■ **Brief**
Every line of the data below should be repeated exactly, and no picture should be copied.

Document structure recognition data
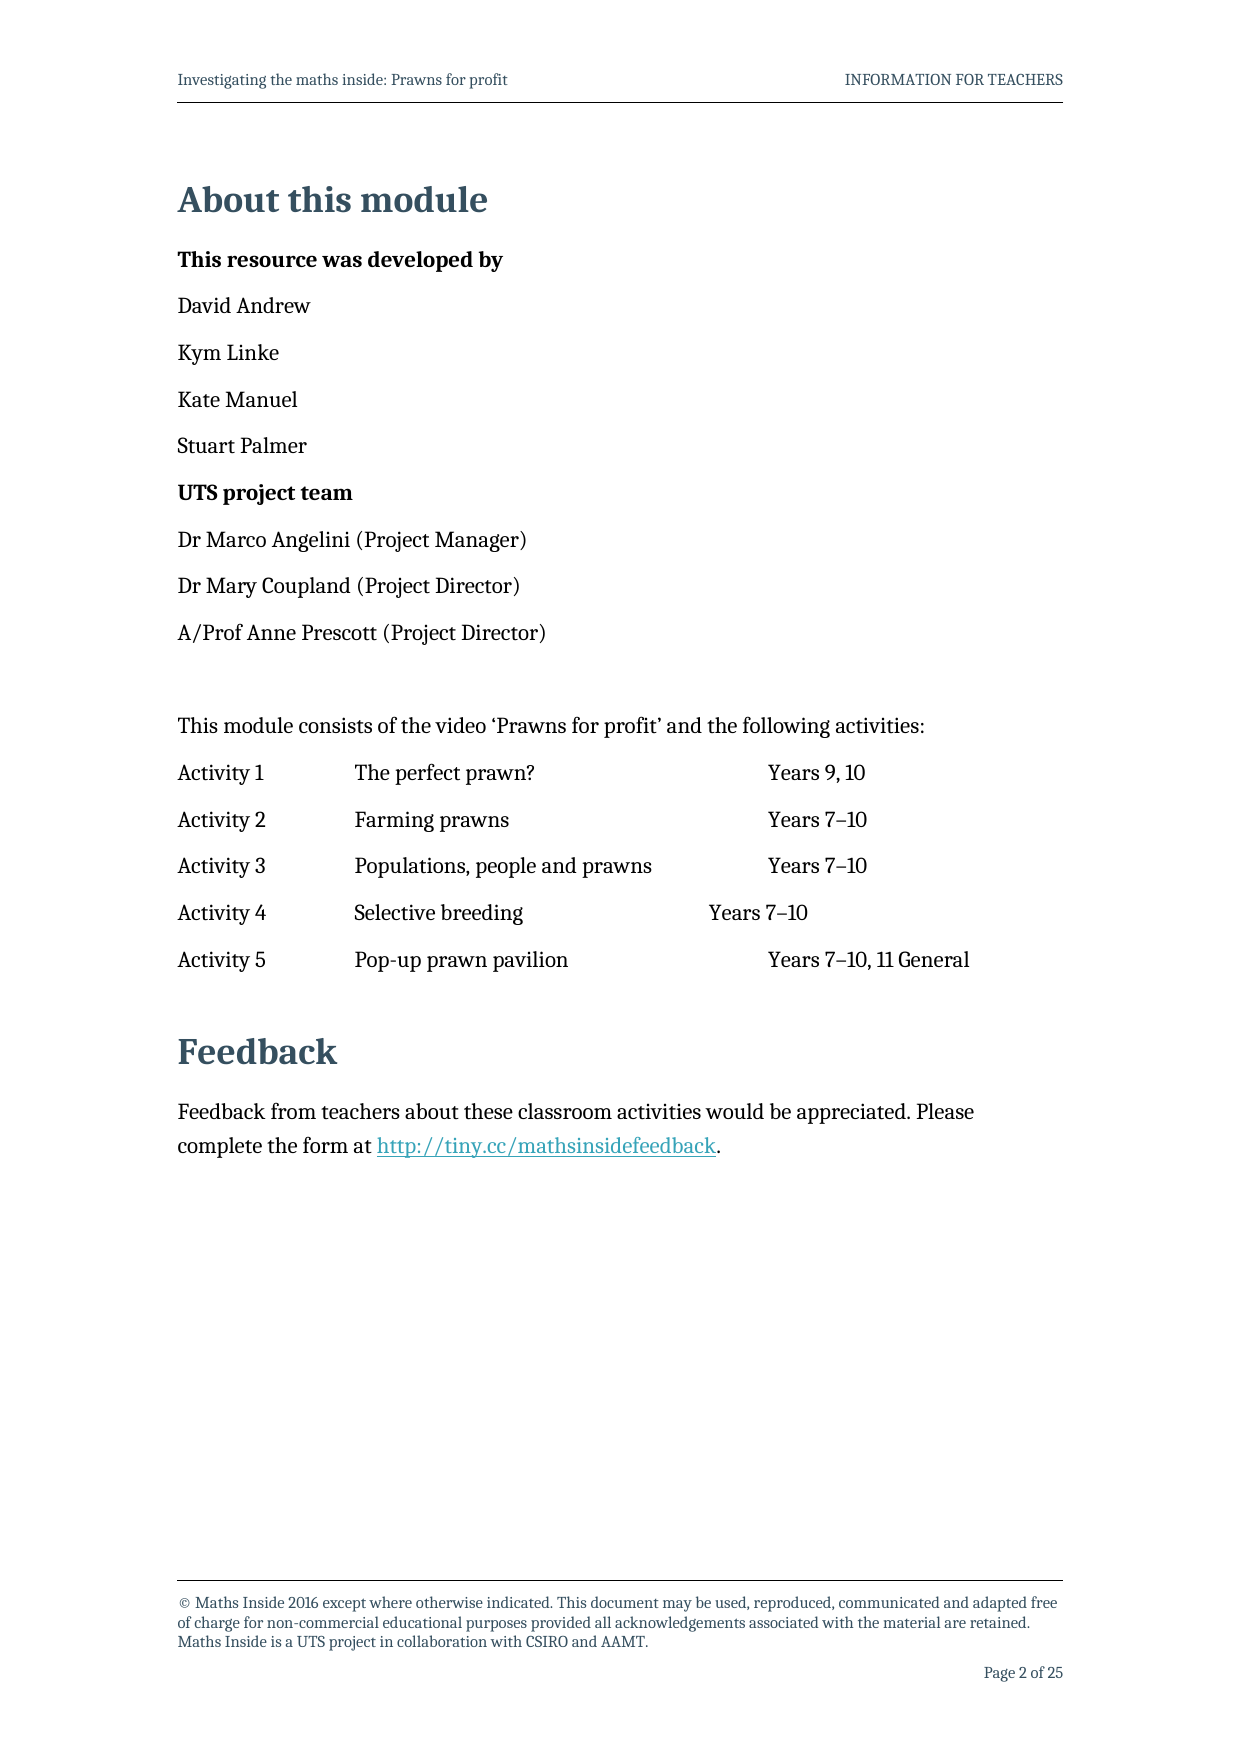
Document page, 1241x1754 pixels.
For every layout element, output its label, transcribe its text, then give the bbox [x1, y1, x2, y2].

text Kym Linke [177, 340, 1063, 366]
subtitle Feedback [177, 1031, 1063, 1074]
text This resource was developed by [177, 247, 1063, 273]
text Activity 1 The perfect prawn? Years 9, 10 [177, 760, 1063, 786]
subtitle About this module [177, 178, 1063, 222]
text UTS project team [177, 480, 1063, 506]
text Activity 3 Populations, people and prawns Years 7–10 [177, 853, 1063, 880]
text Feedback from teachers about these classroom activities would be appreciated. Please complete the form at http://tiny.cc/mathsinsidefeedback. [177, 1099, 1063, 1159]
text Activity 4 Selective breeding Years 7–10 [177, 900, 1063, 926]
text Stuart Palmer [177, 433, 1063, 460]
text Dr Mary Coupland (Project Director) [177, 573, 1063, 600]
text Dr Marco Angelini (Project Manager) [177, 527, 1063, 553]
text Kate Manuel [177, 387, 1063, 413]
text Activity 5 Pop-up prawn pavilion Years 7–10, 11 General [177, 947, 1063, 973]
text This module consists of the video ‘Prawns for profit’ and the following activities: [177, 713, 1063, 740]
text David Andrew [177, 293, 1063, 320]
text Activity 2 Farming prawns Years 7–10 [177, 807, 1063, 833]
text A/Prof Anne Prescott (Project Director) [177, 620, 1063, 646]
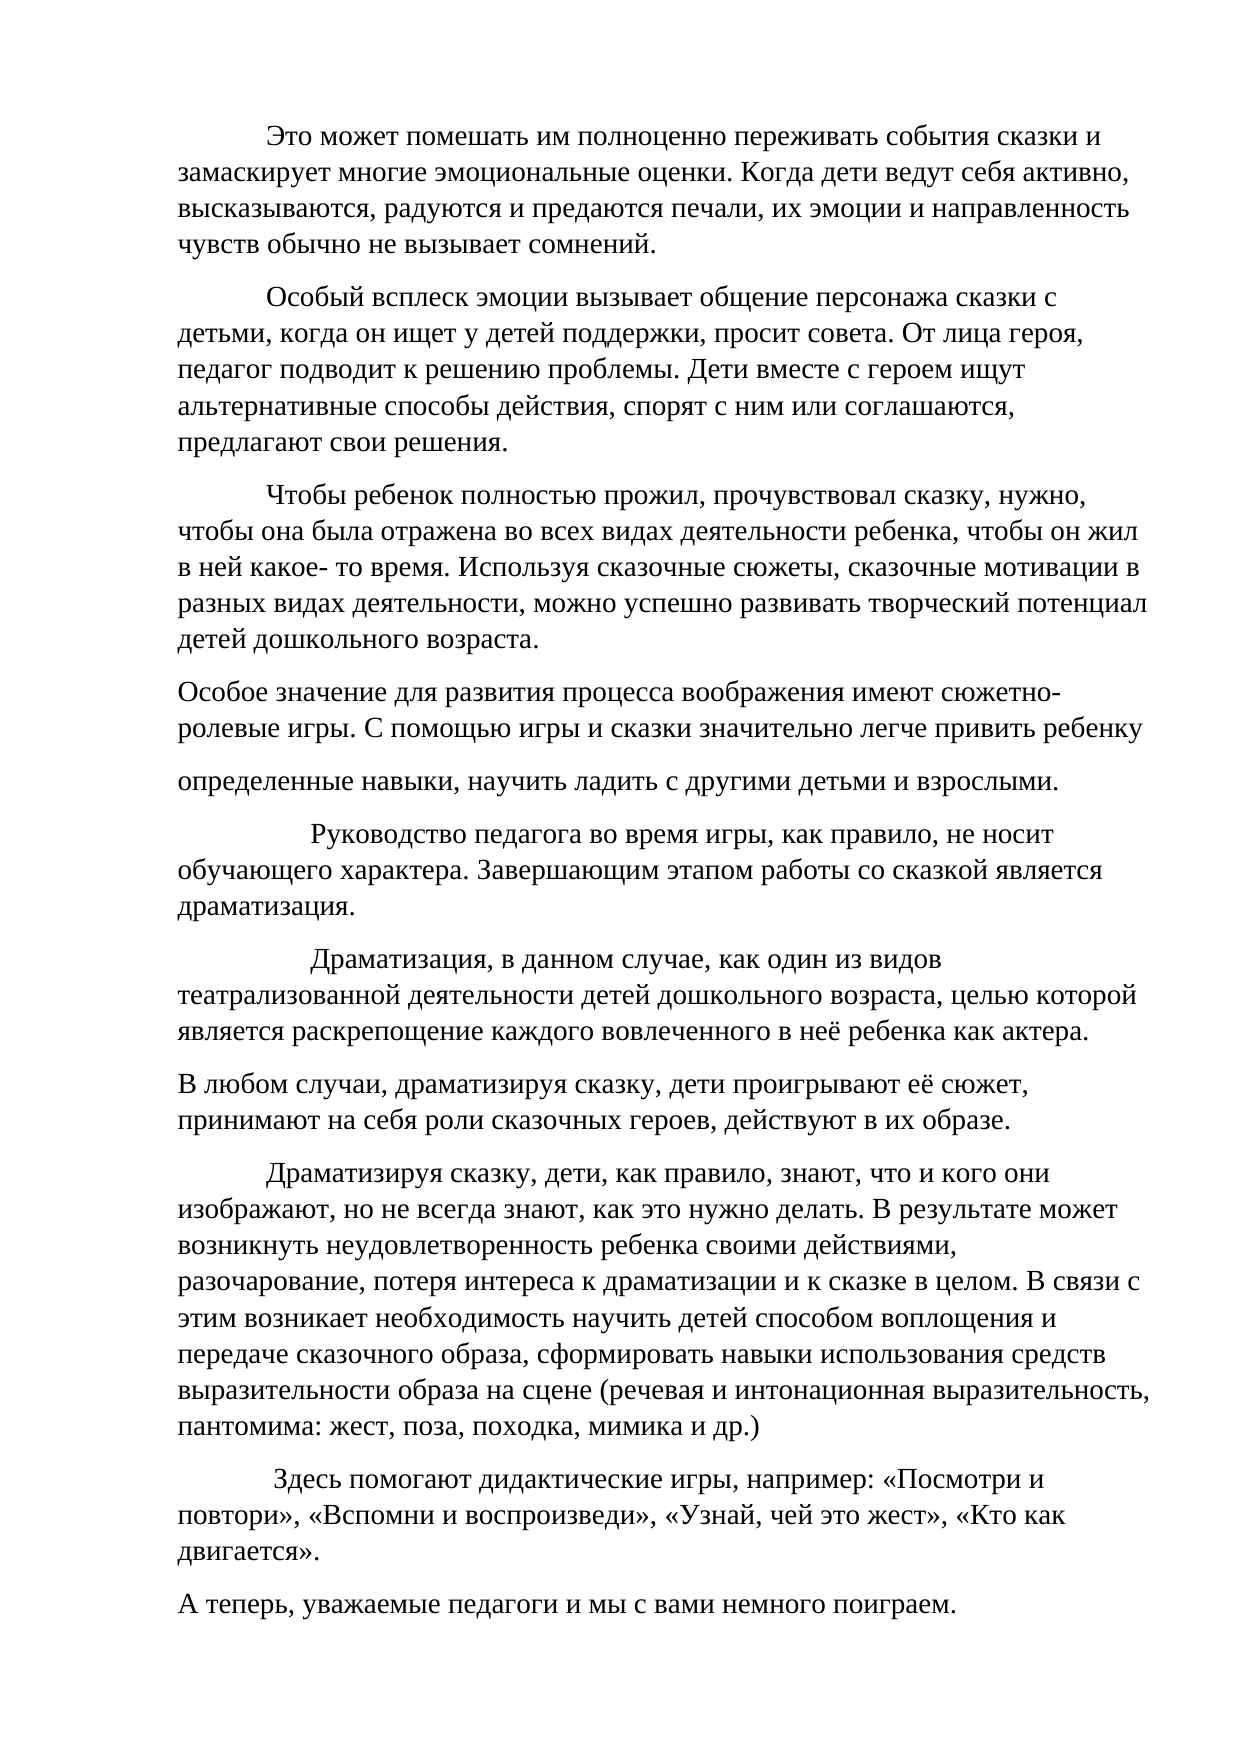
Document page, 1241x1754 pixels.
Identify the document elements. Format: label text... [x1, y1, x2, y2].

■ **Output of the exercise**
Document page, 1241x1754 pixels.
For every layout element, output its label, transcribe its text, then give the bbox [x1, y1, x2, y2].

text Kym Linke [177, 340, 1063, 366]
subtitle Feedback [177, 1031, 1063, 1074]
text This resource was developed by [177, 247, 1063, 273]
text Activity 1 The perfect prawn? Years 9, 10 [177, 760, 1063, 786]
subtitle About this module [177, 178, 1063, 222]
text UTS project team [177, 480, 1063, 506]
text Activity 3 Populations, people and prawns Years 7–10 [177, 853, 1063, 880]
text Feedback from teachers about these classroom activities would be appreciated. Please complete the form at http://tiny.cc/mathsinsidefeedback. [177, 1099, 1063, 1159]
text Activity 4 Selective breeding Years 7–10 [177, 900, 1063, 926]
text Stuart Palmer [177, 433, 1063, 460]
text Dr Mary Coupland (Project Director) [177, 573, 1063, 600]
text Dr Marco Angelini (Project Manager) [177, 527, 1063, 553]
text Kate Manuel [177, 387, 1063, 413]
text Activity 5 Pop-up prawn pavilion Years 7–10, 11 General [177, 947, 1063, 973]
text This module consists of the video ‘Prawns for profit’ and the following activities: [177, 713, 1063, 740]
text David Andrew [177, 293, 1063, 320]
text Activity 2 Farming prawns Years 7–10 [177, 807, 1063, 833]
text A/Prof Anne Prescott (Project Director) [177, 620, 1063, 646]
Document page, 1241x1754 pixels.
Identify the document elements. Format: label text... [x1, y1, x2, y2].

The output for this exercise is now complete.